IT specialists discovered that public document registers of state agencies are full of delicate personal information – from home addresses and passport numbers to severity of disability.
Stacks of sensitive data lying unprotected
A team participating in this weekend's Garage48 hackathon, that concentrated on public and big data this year, announced that they cannot publish the results of their project as it includes too much personal information they stumbled upon in public registers. There are hundreds of such registers all over Estonia – every ministry, agency, local government, school etc. have their own digital documents register.
Analysis of free-to-access documents from a few years ago produced delicate personal information that certainly should not be available to anyone with the skill to look for it.
At the head of team Psii that made the unpleasant discovery was chief of machine learning at Nortal Lauri Ilison who delivered a memorably stern presentation about it at the hackathon.
Ilison said that the team managed to build a program to scour public registers and look for documents that could hold delicate information in 48 hours. „We spent the most time waiting for downloads to finish,“ he said.
Next the team set about going over the documents their scanner had found. „We were shocked to discover we cannot publish these results.

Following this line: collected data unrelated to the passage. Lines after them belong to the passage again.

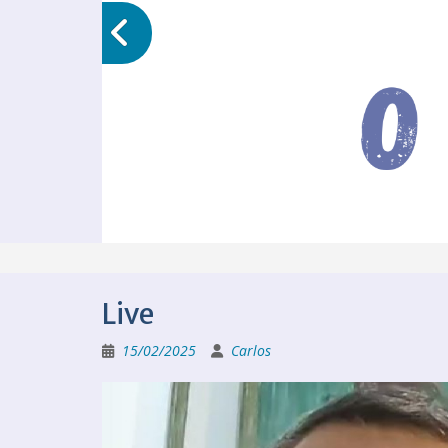
Live
15/02/2025
Carlos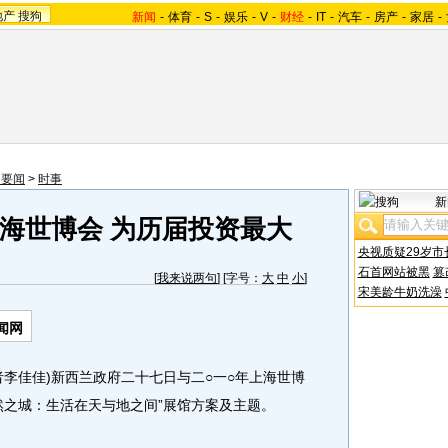
地产
搜狗
新闻
-
体育
-
S
-
娱乐
-
V
-
财经
-
IT
-
汽车
-
房产
-
家居
-
内要闻
>
时事
新
海世博会 为历届投资最大
央视质疑29岁市
石首网站被黑
篡
[
我来说两句
] [字号：
大
中
小
]
宋美龄牛奶洗澡
闻网
佳佳)新西兰政府二十七日与二○一○年上海世博
然之城：生活在天与地之间”展馆方案及主题。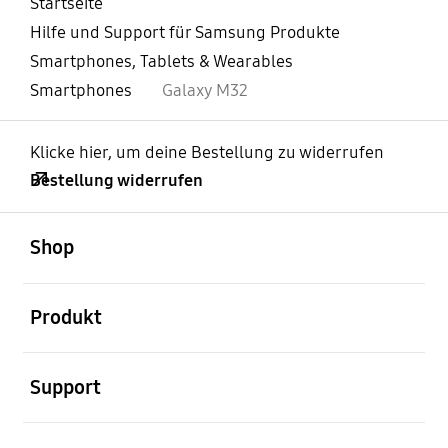
Startseite
Hilfe und Support für Samsung Produkte
Smartphones, Tablets & Wearables
Smartphones
Galaxy M32
Klicke hier, um deine Bestellung zu widerrufen
Bestellung widerrufen
öffnen
Footer Navigation
Shop
öffnen
Produkt
öffnen
Support
öffnen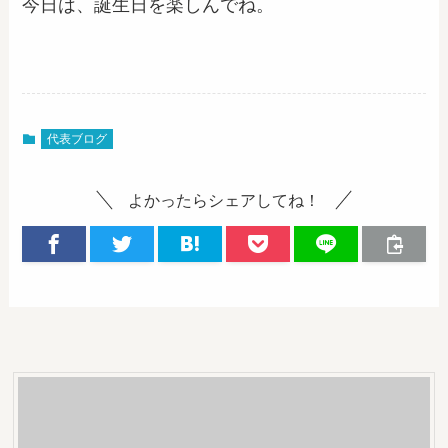
今日は、誕生日を楽しんでね。
代表ブログ
よかったらシェアしてね！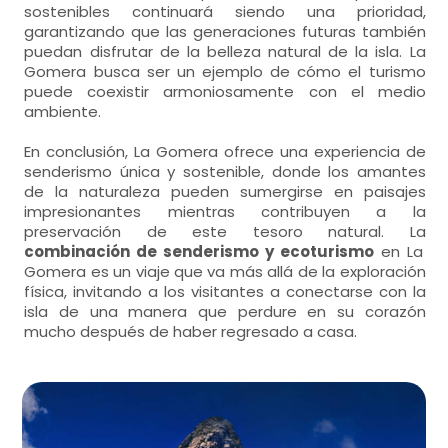
sostenibles continuará siendo una prioridad,
garantizando que las generaciones futuras también
puedan disfrutar de la belleza natural de la isla. La
Gomera busca ser un ejemplo de cómo el turismo
puede coexistir armoniosamente con el medio
ambiente.
En conclusión, La Gomera ofrece una experiencia de
senderismo única y sostenible, donde los amantes
de la naturaleza pueden sumergirse en paisajes
impresionantes mientras contribuyen a la
preservación de este tesoro natural. La
combinación de senderismo y ecoturismo
en La
Gomera es un viaje que va más allá de la exploración
física, invitando a los visitantes a conectarse con la
isla de una manera que perdure en su corazón
mucho después de haber regresado a casa.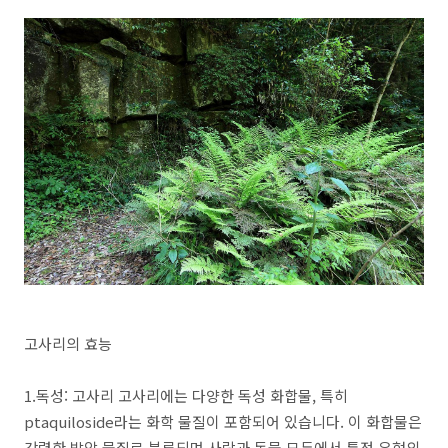
고사리의 효능
1.독성: 고사리 고사리에는 다양한 독성 화합물, 특히
ptaquiloside라는 화학 물질이 포함되어 있습니다. 이 화합물은
강력한 발암 물질로 분류되며 사람과 동물 모두에서 특정 유형의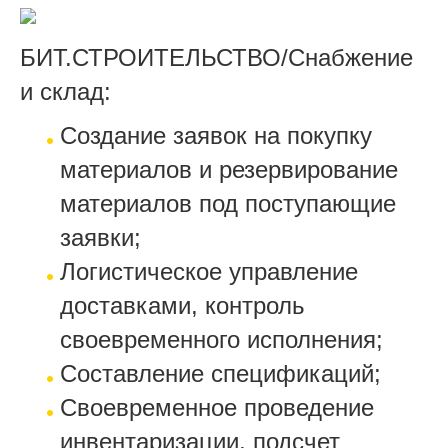
БИТ.СТРОИТЕЛЬСТВО/Снабжение
и склад:
Создание заявок на покупку
материалов и резервирование
материалов под поступающие
заявки;
Логистическое управление
доставками, контроль
своевременного исполнения;
Составление спецификаций
;
Своевременное проведение
инвентаризации, подсчет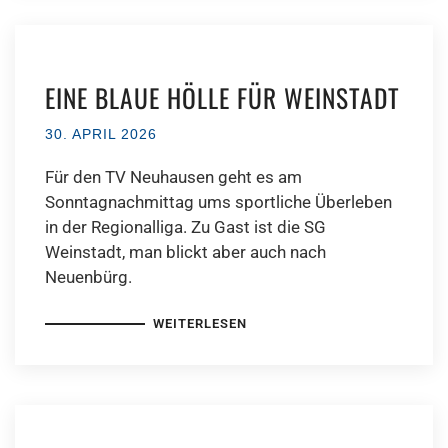
EINE BLAUE HÖLLE FÜR WEINSTADT
30. APRIL 2026
Für den TV Neuhausen geht es am
Sonntagnachmittag ums sportliche Überleben
in der Regionalliga. Zu Gast ist die SG
Weinstadt, man blickt aber auch nach
Neuenbürg.
WEITERLESEN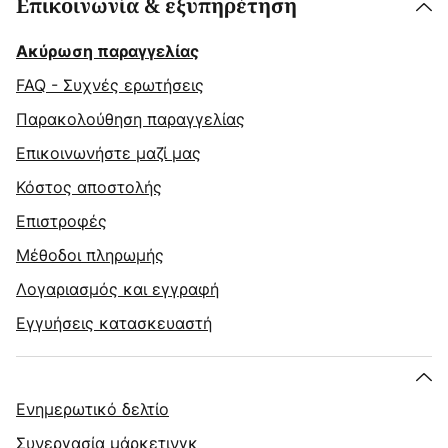
Επικοινωνία & εξυπηρέτηση
Ακύρωση παραγγελίας
FAQ - Συχνές ερωτήσεις
Παρακολούθηση παραγγελίας
Επικοινωνήστε μαζί μας
Κόστος αποστολής
Επιστροφές
Μέθοδοι πληρωμής
Λογαριασμός και εγγραφή
Εγγυήσεις κατασκευαστή
Ενημερωτικό δελτίο
Συνεργασία μάρκετινγκ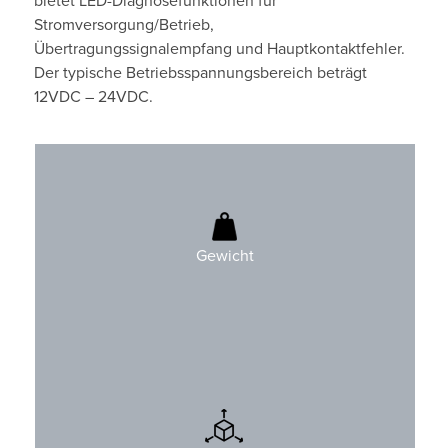
bietet LED-Diagnosefunktionen für
Stromversorgung/Betrieb,
Übertragungssignalempfang und Hauptkontaktfehler.
Der typische Betriebsspannungsbereich beträgt
12VDC – 24VDC.
910gr (2.0 lbs)
Gewicht
H: 131mm (5.2″)
B: 165 mm (6,5″)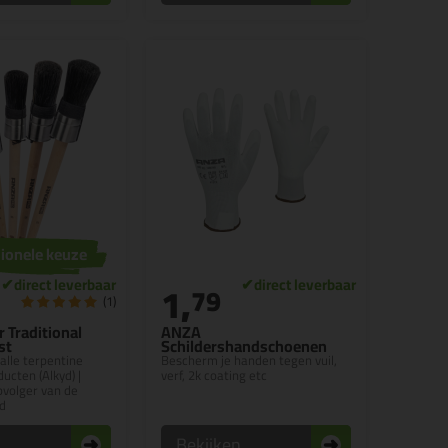
ionele keuze
1,
79
(1)
 Traditional
ANZA
st
Schildershandschoenen
alle terpentine
Bescherm je handen tegen vuil,
ucten (Alkyd) |
verf, 2k coating etc
volger van de
d
n
Bekijken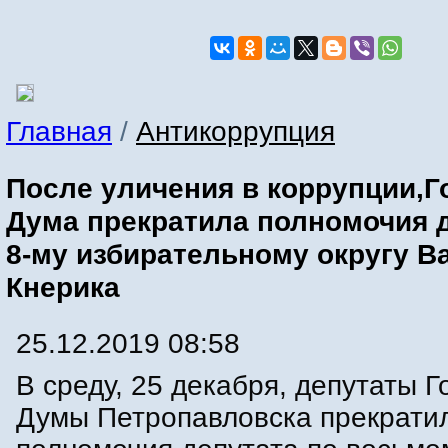
Главная
/
Антикоррупция
После уличения в коррупции,Г
Дума прекратила полномочия д
8-му избирательному округу В
Кнерика
25.12.2019 08:58
В среду, 25 декабря, депутаты Г
Думы Петропавловска прекрати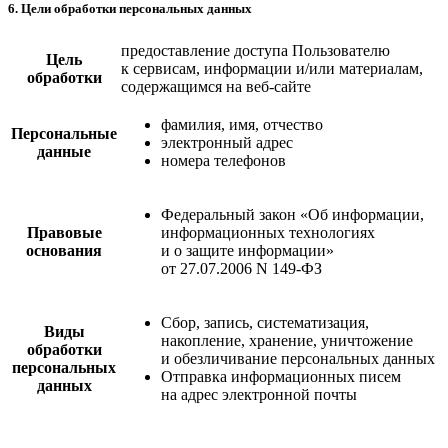
6. Цели обработки персональных данных
предоставление доступа Пользователю
Цель
к сервисам, информации и/или материалам,
обработки
содержащимся на веб-сайте
фамилия, имя, отчество
Персональные
электронный адрес
данные
номера телефонов
Федеральный закон «Об информации,
Правовые
информационных технологиях
основания
и о защите информации»
от 27.07.2006 N 149-ФЗ
Сбор, запись, систематизация,
Виды
накопление, хранение, уничтожение
обработки
и обезличивание персональных данных
персональных
Отправка информационных писем
данных
на адрес электронной почты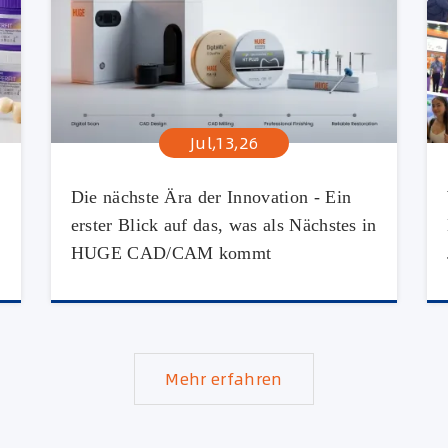
Jul,13,26
Die nächste Ära der Innovation - Ein
erster Blick auf das, was als Nächstes in
HUGE CAD/CAM kommt
Mehr erfahren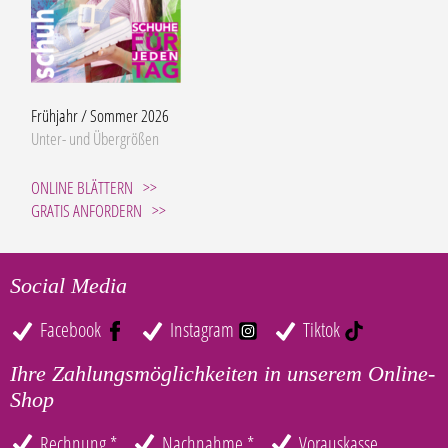
Frühjahr / Sommer 2026
Unter- und Übergrößen
ONLINE BLÄTTERN
GRATIS ANFORDERN
Social Media
Facebook
Instagram
Tiktok
Ihre Zahlungsmöglichkeiten in unserem Online-
Shop
Rechnung *
Nachnahme *
Vorauskasse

Instead we found we should shut the scanner down,“ Ilison said.
He said the team came across documents that included names and severity of disability of people. The team's program had discovered this particular data in the document registers of local governments.
„We initially thought we wouldn't find anything; however, the truth was we stumbled across something right away. We will not be providing any information on how and what we found exactly because we want the data protection watchdog to clean up this mess,“ Ilison said. He added the team has notified the agency of its find.
A similar problem was discovered back in April by Estonian startup Texta that created its own document registers analysis tool. Co-founder of Texta Silver Traat said they discovered a lot of highly detailed personal information in the documents register of the education ministry.
„We held a workshop as part of a language technology conference where we did what the state lacks the capacity to do itself. We downloaded 150,000 documents from the ministry's document register and discovered that they held, among other things, people's personal identification numbers, bank account numbers, addresses. We even came across some passport numbers,“ Traat described. He added that most of the information was from employment contracts.
„While a personal identification number does not constitute delicate personal information, a set of data that also includes the person's name, bank account number, and other things does,“ Traat said.
The company, that analyzed documents in the ministry's register following a request from Postimees, managed to find 39 employment contracts from among 3,000 documents in a single day. The state maintains hundreds of document registers that include millions of documents.
„The problem goes much further. We could easily analyze the entire register, as well as those of other ministries should the custodian develop a corresponding interest,“ Traat said. The co-founder said Texta has notified the ministry of its findings.
While the Estonian Data Protection Inspectorate regularly checks the security of document registers, it does so by hand. Control is often followed by supervision proceedings and less often by fines.
„We look at document registers more closely and hold a major survey once a year,“ said the agency's PR adviser Maire Iro. The watchdog looks at whether registers of ministries, county governments, and government agencies offer public access to documents that should not be publicly available, as well as that documents that need to be public are accessible.
„We have launched numerous supervision proceedings; however, the need for control action often disappears as institutions realize their mistakes and correct them,“ Iro said.
That said, the inspectorate has been forced to bring misdemeanor proceedings. „When someone has published delicate personal information or privileged information in great volume. Misdemeanor proceedings result in fines,“ Iro explained.
The watchdog has imposed fines in cases where document registers have offered free access to health data, documents with information on domestic violence or custody. One local government's document register offered public access to a forensic psychiatric examination report – its publication resulted in a misdemeanor proceeding. Fines have amounted to around €100.
It is said the situation has improved in recent years. „Officials are better aware and able to pay attention to protection of sensitive information. It is constant work as new documents are registered every day, people move and have to be trained on public information. That is why mistakes happen sometimes,“ Iro said.
The Ministry of Education and Research does not find the problem to be serious. Deputy director of the ministry's general department Terje Mäesalu admitted that it is possible registers offer access to some letters that should not be public.
„Because authors of letters are responsible for their publication as well as restricting access to them, it is possible some things are made public by accident. However, we usually correct these kinds of mistakes quickly upon learning of them. Rather people turn to us to ask why some documents aren't public,“ Mäesalu said.
She added that spot checks are carried out regularly. „Data presented by Texta makes it difficult to understand from which lines of which documents the information has been taken; that is why our finds were limited to names and personal identification numbers both of which are generally public information,“ Mäesalu said.
Adviser at the Estonian Information System's Authority Andres Kütt said that while document registers are in need of systematic reorganization, he does not perceive a direct security risk in the publication of sensitive personal information.
„Personal information has always been publicly accessible in those systems, it simply hasn't been highlighted like that before,“ Kütt said. He added that new IT solutions provide tools with which to highlight mistakes in registers so work could begin on correcting them.